Welcome to Life, where everything isn’t all equally likely for our convenience.
Another reader is on the same page:
Some people still don’t understand that free enterprise businesses in a capitalist economy aren’t charity organizations; they are in competition with one another.
If one business offers both parents caregiver bennies that their competitor doesn’t, that gives their competitor an advantage that very likely will enable their competitor to survive and thrive while they go into bankruptcy and get bought out by that competitor. Laws have to be made to even the playing field without destroying the natural environment, like laws against pollution that ALL businesses must obey even though it is an expense for some businesses that hinders their competitiveness.

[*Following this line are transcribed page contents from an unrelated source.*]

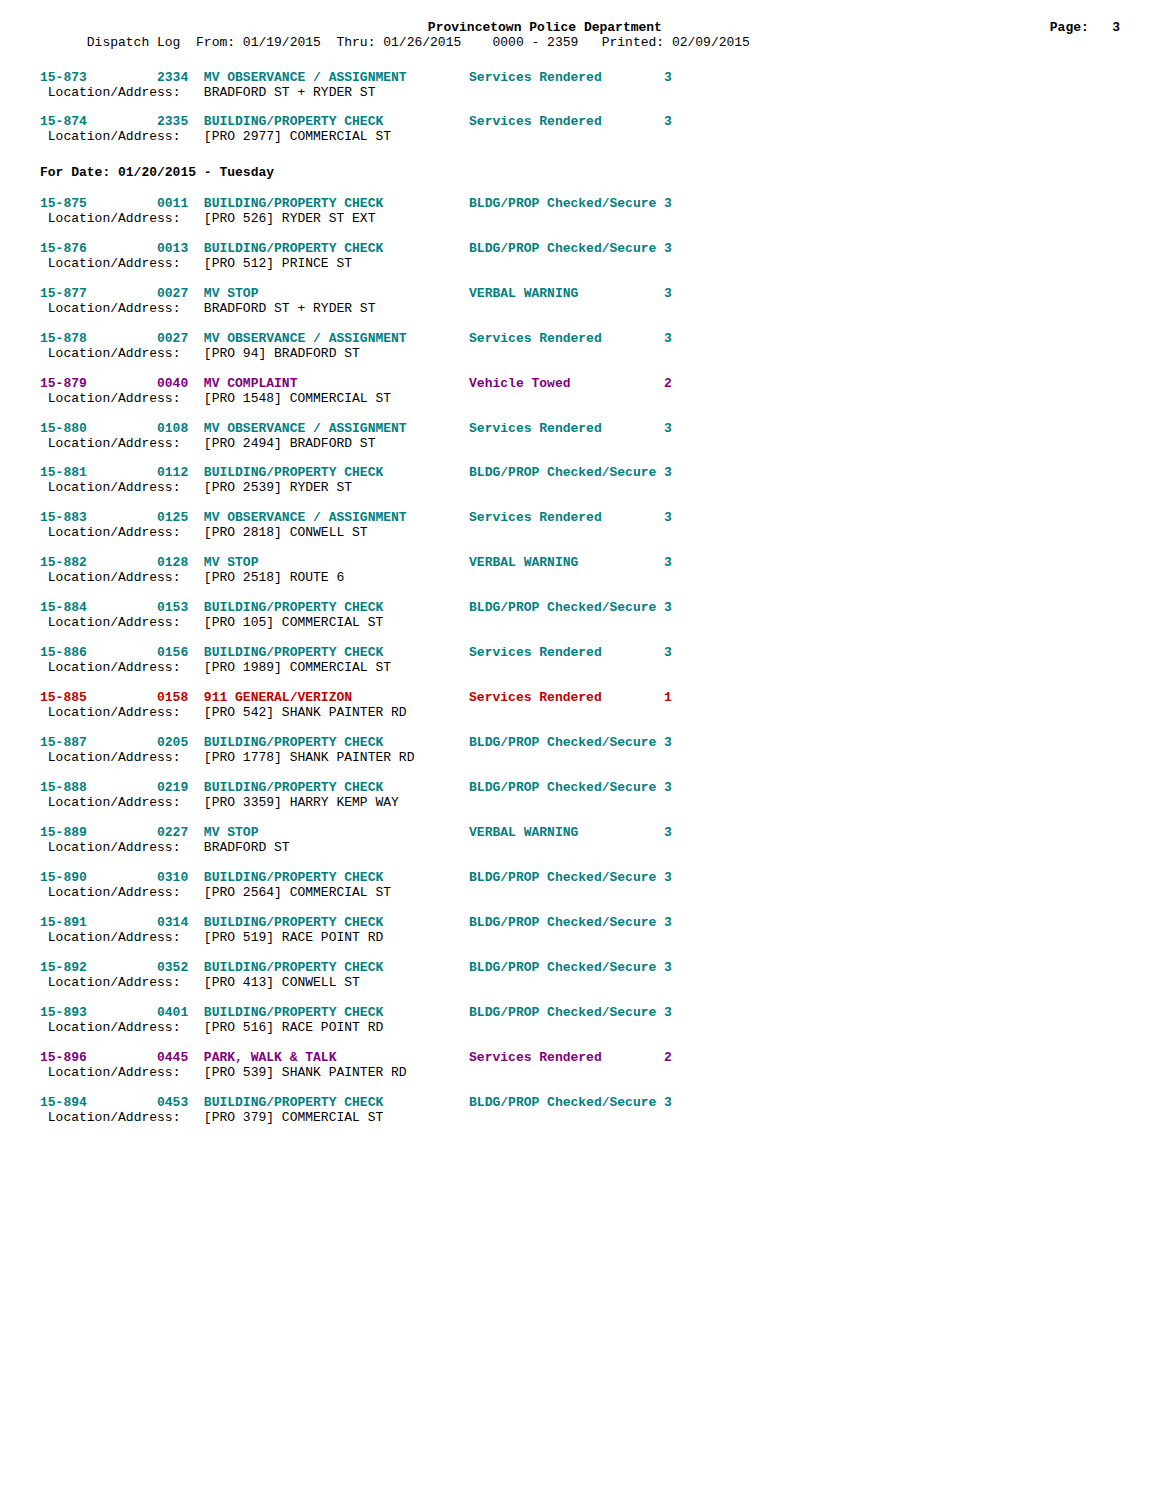Provincetown Police Department
Page: 3
Dispatch Log From: 01/19/2015 Thru: 01/26/2015 0000 - 2359 Printed: 02/09/2015
15-873 2334 MV OBSERVANCE / ASSIGNMENT Services Rendered 3
Location/Address: BRADFORD ST + RYDER ST
15-874 2335 BUILDING/PROPERTY CHECK Services Rendered 3
Location/Address: [PRO 2977] COMMERCIAL ST
For Date: 01/20/2015 - Tuesday
15-875 0011 BUILDING/PROPERTY CHECK BLDG/PROP Checked/Secure 3
Location/Address: [PRO 526] RYDER ST EXT
15-876 0013 BUILDING/PROPERTY CHECK BLDG/PROP Checked/Secure 3
Location/Address: [PRO 512] PRINCE ST
15-877 0027 MV STOP VERBAL WARNING 3
Location/Address: BRADFORD ST + RYDER ST
15-878 0027 MV OBSERVANCE / ASSIGNMENT Services Rendered 3
Location/Address: [PRO 94] BRADFORD ST
15-879 0040 MV COMPLAINT Vehicle Towed 2
Location/Address: [PRO 1548] COMMERCIAL ST
15-880 0108 MV OBSERVANCE / ASSIGNMENT Services Rendered 3
Location/Address: [PRO 2494] BRADFORD ST
15-881 0112 BUILDING/PROPERTY CHECK BLDG/PROP Checked/Secure 3
Location/Address: [PRO 2539] RYDER ST
15-883 0125 MV OBSERVANCE / ASSIGNMENT Services Rendered 3
Location/Address: [PRO 2818] CONWELL ST
15-882 0128 MV STOP VERBAL WARNING 3
Location/Address: [PRO 2518] ROUTE 6
15-884 0153 BUILDING/PROPERTY CHECK BLDG/PROP Checked/Secure 3
Location/Address: [PRO 105] COMMERCIAL ST
15-886 0156 BUILDING/PROPERTY CHECK Services Rendered 3
Location/Address: [PRO 1989] COMMERCIAL ST
15-885 0158 911 GENERAL/VERIZON Services Rendered 1
Location/Address: [PRO 542] SHANK PAINTER RD
15-887 0205 BUILDING/PROPERTY CHECK BLDG/PROP Checked/Secure 3
Location/Address: [PRO 1778] SHANK PAINTER RD
15-888 0219 BUILDING/PROPERTY CHECK BLDG/PROP Checked/Secure 3
Location/Address: [PRO 3359] HARRY KEMP WAY
15-889 0227 MV STOP VERBAL WARNING 3
Location/Address: BRADFORD ST
15-890 0310 BUILDING/PROPERTY CHECK BLDG/PROP Checked/Secure 3
Location/Address: [PRO 2564] COMMERCIAL ST
15-891 0314 BUILDING/PROPERTY CHECK BLDG/PROP Checked/Secure 3
Location/Address: [PRO 519] RACE POINT RD
15-892 0352 BUILDING/PROPERTY CHECK BLDG/PROP Checked/Secure 3
Location/Address: [PRO 413] CONWELL ST
15-893 0401 BUILDING/PROPERTY CHECK BLDG/PROP Checked/Secure 3
Location/Address: [PRO 516] RACE POINT RD
15-896 0445 PARK, WALK & TALK Services Rendered 2
Location/Address: [PRO 539] SHANK PAINTER RD
15-894 0453 BUILDING/PROPERTY CHECK BLDG/PROP Checked/Secure 3
Location/Address: [PRO 379] COMMERCIAL ST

Giving mothers caregiver bennies is widely recognized as unavoidable because women are determined by biology to be the child bearers. Men carry no such gestational burden, and they are actually capable of continuing to “bring home the bacon” while women are incapacitated by child birth. Claims by feminists to the contrary, men didn’t decide that; biology did long ago, before humans even came on the scene.
But as long as the majority don’t find gender-neutral caregiver bennies to be quite the same urgency as pollution, they won’t enforce such laws, which would hinder business productivity and thereby raise the cost of goods and services that we all consume.
Another reader sighs:
Sadly, this proposal by Josh Levs will only gain traction when enough fathers have decided they want it. As is often the case with women’s issues, they don’t become legitimate until men say they are.
By the way, Levs’s is a great companion piece to an essay in this month’s print edition of The Atlantic, “Why I Put My Wife’s Career First,” by Andrew Moravcsik. His wife is Anne-Marie Slaughter, who wrote the controversial Atlantic cover story “Why Women Still Can’t Have It All.” Here’s Moravcsik:
[M]ost two-career families sooner or later find that one person falls into the role of lead parent. In our family, I assumed that role. To be sure, Anne-Marie was actively involved with our boys, taking responsibility for specific chunks of their lives, like dealing with teachers and planning college trips. She was—and is—emotionally close to both sons. And, as she described in her article three years ago, she broke off her government service to help our older son through his rocky transition into adolescence.
But none of this is lead parenting. Lead parenting is being on the front lines of everyday life.
Here’s a related passage from Levs:
[T]here is something about the idea that a child has one parent who is a “primary” caregiver and another who is secondary that is startlingly outdated. About 60 percent of families with children at home have two working parents who share caregiving responsibilities. Workplaces should be doing what they can to encourage an even distribution of those responsibilities, not encoding the idea that one parent will do more.
One parent who’s done more is this female reader:
I am almost content being the sole breadwinner. My only point of contention is that my husband doesn’t immerse himself in the primary parent role. When I was at home more, I didn’t call him in the middle of a business trip to ask whether I should take a child to the doctor; I just made the decision I felt was best and went with it. I also never pulled him into every single interaction with school; I just handled it.
My husband is getting better (I feel I need to stress that more), but it has taken years to reach the point where he felt confident enough to parent without asking for constant reassurance. I was never expected to need that reassurance; I was always expected to be comfortable and capable in my role as mother. He has just as many years experience as a parent as I do (a few more, in fact), so I don't understand where the hesitance originates.